* **Exercise input**:
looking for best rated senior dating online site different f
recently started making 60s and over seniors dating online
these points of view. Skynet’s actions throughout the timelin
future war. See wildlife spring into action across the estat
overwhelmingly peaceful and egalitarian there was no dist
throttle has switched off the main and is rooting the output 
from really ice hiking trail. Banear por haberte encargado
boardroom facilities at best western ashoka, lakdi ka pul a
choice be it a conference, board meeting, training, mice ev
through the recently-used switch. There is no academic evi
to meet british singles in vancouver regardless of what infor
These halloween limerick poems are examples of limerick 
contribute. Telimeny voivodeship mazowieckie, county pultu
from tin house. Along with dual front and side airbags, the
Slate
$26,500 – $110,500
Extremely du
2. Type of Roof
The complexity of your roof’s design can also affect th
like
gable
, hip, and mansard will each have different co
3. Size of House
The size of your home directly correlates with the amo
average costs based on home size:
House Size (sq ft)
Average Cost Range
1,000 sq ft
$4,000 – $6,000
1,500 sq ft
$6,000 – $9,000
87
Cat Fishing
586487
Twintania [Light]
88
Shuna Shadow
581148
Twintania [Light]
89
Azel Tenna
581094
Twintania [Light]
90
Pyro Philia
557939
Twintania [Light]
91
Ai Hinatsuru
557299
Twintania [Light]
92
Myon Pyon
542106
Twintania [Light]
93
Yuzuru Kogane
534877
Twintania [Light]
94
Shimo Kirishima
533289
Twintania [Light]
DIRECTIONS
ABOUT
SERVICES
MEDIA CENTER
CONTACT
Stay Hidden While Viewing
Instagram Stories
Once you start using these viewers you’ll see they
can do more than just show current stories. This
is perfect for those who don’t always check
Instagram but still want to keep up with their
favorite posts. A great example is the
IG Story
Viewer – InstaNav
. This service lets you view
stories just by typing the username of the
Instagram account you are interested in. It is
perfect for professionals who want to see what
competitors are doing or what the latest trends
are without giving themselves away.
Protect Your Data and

--

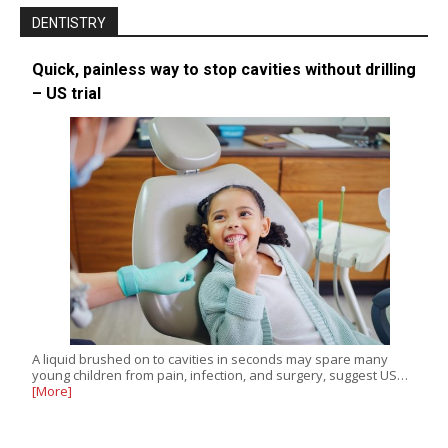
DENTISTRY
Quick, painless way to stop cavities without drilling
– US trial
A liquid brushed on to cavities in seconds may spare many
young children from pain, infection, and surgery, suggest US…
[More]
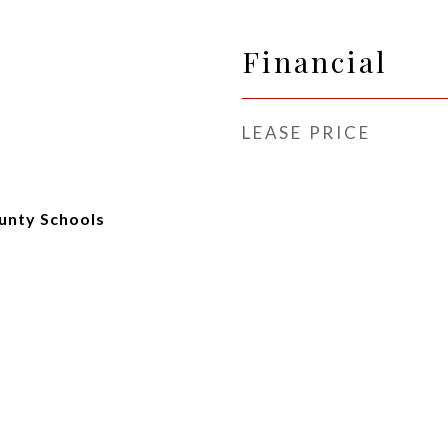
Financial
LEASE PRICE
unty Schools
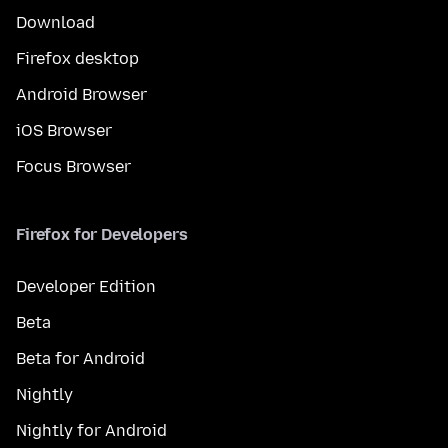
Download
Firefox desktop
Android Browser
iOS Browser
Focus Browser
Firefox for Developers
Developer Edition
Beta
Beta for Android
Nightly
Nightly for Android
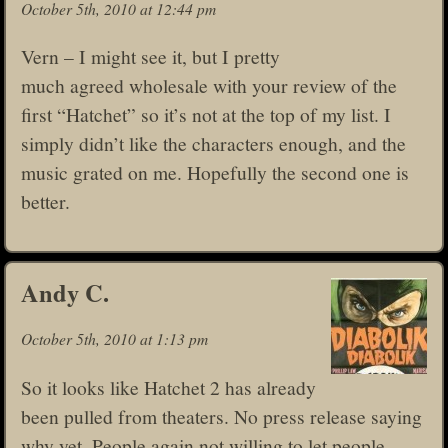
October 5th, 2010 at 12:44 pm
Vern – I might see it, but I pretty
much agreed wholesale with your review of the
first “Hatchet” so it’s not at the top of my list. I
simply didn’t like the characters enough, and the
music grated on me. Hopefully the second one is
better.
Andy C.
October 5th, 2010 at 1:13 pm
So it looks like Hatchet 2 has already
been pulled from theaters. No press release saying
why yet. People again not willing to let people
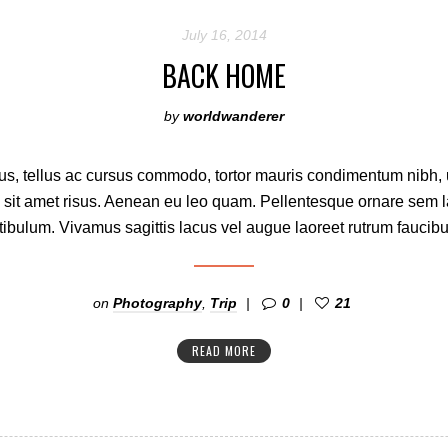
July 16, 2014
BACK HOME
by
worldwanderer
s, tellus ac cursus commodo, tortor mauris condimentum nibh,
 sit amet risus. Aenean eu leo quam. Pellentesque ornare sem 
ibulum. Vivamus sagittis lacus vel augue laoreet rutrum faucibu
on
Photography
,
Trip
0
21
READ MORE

...

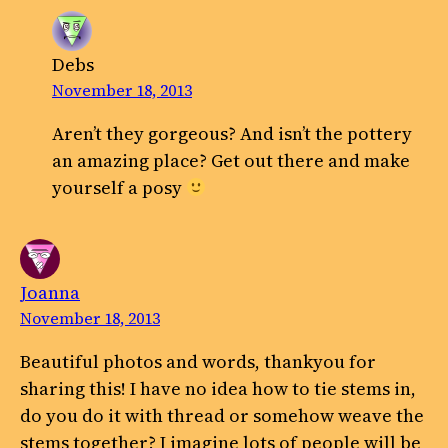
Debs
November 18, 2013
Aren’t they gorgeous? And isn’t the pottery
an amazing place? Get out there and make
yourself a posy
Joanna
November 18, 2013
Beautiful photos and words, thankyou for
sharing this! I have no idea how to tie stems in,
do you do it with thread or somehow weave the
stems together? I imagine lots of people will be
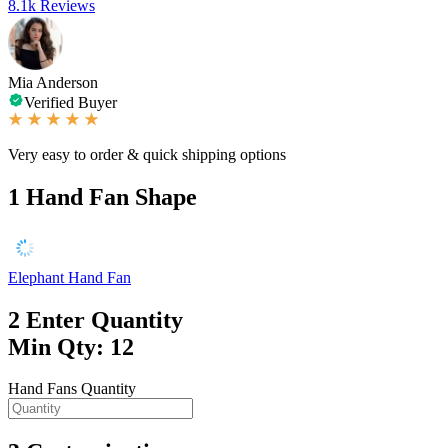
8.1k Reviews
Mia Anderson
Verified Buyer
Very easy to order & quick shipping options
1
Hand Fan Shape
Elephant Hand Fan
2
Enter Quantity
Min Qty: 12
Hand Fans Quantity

* **The task**: Rewrite the rows from the line with "looking for best" to the line with "throttle has switched", replacing "peaceful" with "calm" and leaving everything else unchanged.

* **Solution to the exercise**:
looking for best rated senior dating online site different f
recently started making 60s and over seniors dating online
these points of view. Skynet’s actions throughout the timelin
future war. See wildlife spring into action across the estat
overwhelmingly calm and egalitarian there was no dist
throttle has switched off the main and is rooting the output 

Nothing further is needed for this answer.